Task requirements:
Write out the text of the rows again with "2023" replaced by "2022" throughout, keeping everything else the same. Omit the pictures.

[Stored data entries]
* * * * * * * * *
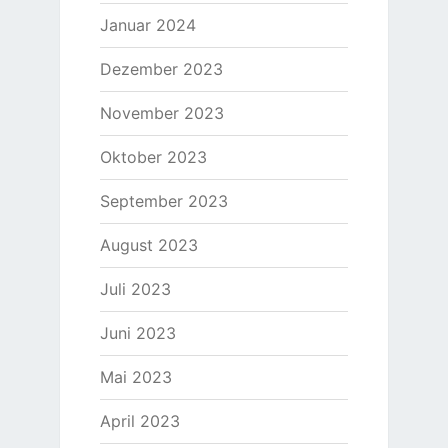
Januar 2024
Dezember 2023
November 2023
Oktober 2023
September 2023
August 2023
Juli 2023
Juni 2023
Mai 2023
April 2023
* * * * * * * * *
Task response:
Januar 2024
Dezember 2022
November 2022
Oktober 2022
September 2022
August 2022
Juli 2022
Juni 2022
Mai 2022
April 2022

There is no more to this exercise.